(REQUEST): Could you quote, word for word, the stretch of the data below from the line containing "This script is" through the line containing "(at your option) any later version."?

(PROVIDED DATA):
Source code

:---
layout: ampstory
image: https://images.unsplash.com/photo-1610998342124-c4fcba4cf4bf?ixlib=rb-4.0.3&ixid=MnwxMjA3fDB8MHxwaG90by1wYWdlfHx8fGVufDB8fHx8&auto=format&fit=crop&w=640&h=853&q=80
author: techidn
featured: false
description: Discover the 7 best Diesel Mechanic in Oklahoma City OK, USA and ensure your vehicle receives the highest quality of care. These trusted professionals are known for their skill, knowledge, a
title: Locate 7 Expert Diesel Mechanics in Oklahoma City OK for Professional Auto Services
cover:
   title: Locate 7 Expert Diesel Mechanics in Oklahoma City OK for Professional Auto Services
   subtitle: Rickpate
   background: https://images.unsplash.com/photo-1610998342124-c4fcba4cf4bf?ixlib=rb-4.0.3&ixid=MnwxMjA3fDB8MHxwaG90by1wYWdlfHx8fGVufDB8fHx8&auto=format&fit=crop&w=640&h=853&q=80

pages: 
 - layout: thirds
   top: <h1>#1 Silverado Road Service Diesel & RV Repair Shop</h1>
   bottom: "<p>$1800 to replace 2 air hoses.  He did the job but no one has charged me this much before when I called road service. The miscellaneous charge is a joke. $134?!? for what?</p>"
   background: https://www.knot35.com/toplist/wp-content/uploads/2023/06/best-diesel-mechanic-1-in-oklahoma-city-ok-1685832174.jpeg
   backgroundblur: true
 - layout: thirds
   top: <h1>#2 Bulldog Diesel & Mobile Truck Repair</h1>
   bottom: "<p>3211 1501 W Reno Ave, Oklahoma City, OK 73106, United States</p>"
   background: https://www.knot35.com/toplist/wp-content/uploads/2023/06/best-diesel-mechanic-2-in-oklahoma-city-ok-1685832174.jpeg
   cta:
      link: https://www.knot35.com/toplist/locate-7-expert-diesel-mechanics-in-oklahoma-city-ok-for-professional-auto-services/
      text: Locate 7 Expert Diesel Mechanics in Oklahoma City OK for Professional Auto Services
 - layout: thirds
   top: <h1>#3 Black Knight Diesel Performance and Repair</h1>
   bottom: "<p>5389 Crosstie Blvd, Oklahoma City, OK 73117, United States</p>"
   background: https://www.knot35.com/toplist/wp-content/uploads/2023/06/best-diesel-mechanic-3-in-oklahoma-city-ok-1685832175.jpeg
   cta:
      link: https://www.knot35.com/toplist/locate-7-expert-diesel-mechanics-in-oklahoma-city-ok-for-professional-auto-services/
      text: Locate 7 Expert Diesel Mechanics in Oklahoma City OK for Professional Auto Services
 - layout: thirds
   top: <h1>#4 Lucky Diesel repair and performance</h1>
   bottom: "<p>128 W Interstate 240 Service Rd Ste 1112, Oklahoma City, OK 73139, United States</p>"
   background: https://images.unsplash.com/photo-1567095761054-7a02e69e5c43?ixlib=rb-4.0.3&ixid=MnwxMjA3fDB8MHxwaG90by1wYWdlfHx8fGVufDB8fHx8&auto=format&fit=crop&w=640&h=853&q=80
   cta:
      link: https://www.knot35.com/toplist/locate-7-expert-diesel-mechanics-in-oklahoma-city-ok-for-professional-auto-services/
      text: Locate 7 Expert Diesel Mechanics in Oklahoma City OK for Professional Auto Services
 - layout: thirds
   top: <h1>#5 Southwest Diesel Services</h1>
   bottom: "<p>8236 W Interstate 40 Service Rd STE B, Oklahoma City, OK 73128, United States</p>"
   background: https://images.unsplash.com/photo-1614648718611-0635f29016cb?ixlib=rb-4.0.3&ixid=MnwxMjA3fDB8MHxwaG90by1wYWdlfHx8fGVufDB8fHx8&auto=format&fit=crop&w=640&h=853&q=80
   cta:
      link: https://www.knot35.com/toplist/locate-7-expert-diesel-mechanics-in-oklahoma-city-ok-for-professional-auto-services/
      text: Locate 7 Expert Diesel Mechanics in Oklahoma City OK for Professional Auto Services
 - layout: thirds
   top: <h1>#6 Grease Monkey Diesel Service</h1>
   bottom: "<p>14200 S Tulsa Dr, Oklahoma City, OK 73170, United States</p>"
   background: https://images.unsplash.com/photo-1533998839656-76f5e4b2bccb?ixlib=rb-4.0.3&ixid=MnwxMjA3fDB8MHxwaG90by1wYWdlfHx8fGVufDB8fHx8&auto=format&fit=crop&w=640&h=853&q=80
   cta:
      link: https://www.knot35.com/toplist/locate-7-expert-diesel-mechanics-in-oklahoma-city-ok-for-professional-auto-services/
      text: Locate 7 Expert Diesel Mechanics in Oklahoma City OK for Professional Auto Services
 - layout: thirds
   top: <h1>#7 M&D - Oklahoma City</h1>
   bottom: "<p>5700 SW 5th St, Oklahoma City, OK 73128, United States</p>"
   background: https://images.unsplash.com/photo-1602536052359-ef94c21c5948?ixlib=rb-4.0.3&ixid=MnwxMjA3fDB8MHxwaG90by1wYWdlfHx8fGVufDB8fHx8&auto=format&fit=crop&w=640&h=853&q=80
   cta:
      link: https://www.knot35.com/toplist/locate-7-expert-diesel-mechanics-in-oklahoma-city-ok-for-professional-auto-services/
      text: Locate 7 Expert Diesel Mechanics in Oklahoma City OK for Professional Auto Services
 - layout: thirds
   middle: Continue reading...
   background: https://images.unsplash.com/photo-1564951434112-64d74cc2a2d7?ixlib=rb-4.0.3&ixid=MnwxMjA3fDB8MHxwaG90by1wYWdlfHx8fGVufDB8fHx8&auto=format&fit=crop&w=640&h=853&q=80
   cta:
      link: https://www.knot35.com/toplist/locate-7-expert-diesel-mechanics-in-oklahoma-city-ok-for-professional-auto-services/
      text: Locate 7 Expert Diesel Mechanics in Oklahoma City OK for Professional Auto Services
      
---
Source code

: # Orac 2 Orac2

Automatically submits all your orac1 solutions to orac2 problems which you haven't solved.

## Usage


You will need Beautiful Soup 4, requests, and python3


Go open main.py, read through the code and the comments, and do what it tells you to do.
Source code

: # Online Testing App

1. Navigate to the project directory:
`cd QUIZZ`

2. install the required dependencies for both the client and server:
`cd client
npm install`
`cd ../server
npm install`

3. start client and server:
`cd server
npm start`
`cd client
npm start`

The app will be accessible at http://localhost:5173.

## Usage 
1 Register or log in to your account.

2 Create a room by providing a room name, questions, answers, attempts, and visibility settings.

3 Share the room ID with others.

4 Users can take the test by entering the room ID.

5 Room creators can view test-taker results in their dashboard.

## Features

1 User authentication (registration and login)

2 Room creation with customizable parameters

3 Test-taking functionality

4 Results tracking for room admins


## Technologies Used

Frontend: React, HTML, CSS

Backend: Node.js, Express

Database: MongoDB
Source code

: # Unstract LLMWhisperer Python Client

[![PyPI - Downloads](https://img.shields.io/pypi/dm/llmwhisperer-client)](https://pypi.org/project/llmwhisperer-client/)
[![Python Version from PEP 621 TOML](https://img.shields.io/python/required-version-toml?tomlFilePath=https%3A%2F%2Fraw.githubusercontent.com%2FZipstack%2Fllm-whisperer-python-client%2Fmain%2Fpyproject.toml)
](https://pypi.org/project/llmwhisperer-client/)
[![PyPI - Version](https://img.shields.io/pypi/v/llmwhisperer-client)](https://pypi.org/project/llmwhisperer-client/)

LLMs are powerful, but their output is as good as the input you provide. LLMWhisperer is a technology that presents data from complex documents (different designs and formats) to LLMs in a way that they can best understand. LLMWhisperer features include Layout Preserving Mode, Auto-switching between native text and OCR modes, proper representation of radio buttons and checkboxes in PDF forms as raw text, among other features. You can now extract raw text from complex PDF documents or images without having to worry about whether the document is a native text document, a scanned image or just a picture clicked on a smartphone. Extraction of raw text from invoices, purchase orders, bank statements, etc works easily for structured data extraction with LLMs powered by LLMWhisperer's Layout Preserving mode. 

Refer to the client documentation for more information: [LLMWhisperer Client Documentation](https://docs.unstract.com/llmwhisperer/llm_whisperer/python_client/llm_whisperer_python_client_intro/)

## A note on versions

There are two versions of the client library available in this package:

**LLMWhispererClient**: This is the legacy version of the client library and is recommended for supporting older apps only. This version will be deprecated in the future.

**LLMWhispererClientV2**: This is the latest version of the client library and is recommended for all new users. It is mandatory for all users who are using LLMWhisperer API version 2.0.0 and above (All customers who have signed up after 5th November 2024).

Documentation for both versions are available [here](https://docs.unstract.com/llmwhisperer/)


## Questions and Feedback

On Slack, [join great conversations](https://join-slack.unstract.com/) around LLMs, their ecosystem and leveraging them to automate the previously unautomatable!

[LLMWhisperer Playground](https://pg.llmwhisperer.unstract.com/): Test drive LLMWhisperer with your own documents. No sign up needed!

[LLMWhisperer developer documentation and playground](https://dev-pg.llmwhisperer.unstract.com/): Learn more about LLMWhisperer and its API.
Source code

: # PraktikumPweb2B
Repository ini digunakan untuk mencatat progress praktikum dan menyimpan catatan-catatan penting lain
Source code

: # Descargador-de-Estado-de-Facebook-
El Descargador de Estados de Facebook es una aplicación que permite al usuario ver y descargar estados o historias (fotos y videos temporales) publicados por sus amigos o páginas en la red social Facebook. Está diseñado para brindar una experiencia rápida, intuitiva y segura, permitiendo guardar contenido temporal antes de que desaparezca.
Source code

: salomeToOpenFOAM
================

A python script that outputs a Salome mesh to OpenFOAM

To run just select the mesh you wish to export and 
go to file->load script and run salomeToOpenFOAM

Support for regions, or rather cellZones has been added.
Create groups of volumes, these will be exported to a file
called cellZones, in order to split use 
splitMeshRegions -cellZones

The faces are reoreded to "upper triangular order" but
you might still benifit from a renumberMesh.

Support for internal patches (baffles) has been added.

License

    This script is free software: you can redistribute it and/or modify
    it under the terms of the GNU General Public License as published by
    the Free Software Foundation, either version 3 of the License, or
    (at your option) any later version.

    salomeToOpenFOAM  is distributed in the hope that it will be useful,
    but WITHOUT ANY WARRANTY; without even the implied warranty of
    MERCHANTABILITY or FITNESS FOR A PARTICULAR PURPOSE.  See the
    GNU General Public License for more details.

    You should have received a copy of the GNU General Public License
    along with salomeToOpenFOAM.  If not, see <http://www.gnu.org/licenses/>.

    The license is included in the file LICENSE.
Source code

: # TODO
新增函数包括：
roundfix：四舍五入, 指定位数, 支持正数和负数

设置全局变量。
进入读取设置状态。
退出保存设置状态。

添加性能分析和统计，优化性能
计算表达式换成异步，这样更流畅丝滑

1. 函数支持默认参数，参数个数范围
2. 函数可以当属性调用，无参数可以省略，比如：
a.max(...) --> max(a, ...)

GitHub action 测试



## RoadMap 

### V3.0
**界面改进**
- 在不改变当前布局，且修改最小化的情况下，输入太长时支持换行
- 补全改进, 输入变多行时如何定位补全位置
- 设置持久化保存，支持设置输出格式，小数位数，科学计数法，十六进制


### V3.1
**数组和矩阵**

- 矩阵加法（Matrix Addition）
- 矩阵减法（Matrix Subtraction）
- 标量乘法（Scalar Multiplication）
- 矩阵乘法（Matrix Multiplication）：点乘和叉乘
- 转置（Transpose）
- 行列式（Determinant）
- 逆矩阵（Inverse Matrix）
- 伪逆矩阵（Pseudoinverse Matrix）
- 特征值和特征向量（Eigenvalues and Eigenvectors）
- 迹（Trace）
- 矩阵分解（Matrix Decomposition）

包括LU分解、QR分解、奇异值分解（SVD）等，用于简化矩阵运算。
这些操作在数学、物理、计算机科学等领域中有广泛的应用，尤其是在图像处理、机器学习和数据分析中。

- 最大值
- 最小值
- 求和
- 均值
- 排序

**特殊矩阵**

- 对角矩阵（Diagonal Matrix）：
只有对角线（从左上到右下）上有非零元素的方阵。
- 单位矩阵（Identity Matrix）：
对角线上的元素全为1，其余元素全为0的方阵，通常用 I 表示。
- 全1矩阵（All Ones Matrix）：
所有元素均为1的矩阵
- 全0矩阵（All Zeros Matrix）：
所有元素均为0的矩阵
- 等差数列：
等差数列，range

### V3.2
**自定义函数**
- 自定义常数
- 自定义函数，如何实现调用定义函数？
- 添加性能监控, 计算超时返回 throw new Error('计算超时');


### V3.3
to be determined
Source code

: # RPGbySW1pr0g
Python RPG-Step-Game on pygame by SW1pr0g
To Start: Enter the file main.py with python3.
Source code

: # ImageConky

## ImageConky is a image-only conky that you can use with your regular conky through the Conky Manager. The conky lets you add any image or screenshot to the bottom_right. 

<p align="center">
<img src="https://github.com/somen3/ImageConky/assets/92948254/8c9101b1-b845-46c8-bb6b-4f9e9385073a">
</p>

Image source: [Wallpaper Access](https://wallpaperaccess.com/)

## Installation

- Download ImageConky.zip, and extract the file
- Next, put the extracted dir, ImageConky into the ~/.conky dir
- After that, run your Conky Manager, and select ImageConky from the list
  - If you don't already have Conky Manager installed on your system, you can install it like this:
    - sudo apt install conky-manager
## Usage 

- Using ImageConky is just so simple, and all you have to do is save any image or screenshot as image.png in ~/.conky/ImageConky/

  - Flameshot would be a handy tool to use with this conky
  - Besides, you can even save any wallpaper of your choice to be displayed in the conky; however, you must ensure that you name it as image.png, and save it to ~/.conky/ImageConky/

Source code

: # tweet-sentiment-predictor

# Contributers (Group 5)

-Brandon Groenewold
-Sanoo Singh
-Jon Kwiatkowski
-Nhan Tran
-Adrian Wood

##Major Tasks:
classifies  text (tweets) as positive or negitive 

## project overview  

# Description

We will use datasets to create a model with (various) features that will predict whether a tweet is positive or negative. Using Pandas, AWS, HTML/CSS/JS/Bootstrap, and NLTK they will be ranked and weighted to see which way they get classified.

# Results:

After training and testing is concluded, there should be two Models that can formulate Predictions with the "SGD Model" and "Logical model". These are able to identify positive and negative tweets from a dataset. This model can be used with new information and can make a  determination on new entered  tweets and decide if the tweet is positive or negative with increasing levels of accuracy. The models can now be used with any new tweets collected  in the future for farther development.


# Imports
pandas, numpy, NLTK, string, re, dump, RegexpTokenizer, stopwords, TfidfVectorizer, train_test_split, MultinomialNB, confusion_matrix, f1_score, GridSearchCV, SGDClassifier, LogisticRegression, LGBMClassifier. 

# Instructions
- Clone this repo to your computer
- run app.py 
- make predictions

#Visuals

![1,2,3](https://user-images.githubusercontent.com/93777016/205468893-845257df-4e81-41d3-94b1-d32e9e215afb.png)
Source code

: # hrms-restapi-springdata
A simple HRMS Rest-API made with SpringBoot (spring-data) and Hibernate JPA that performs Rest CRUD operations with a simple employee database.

(ANSWER TO THIS EXERCISE):
    This script is free software: you can redistribute it and/or modify
    it under the terms of the GNU General Public License as published by
    the Free Software Foundation, either version 3 of the License, or
    (at your option) any later version.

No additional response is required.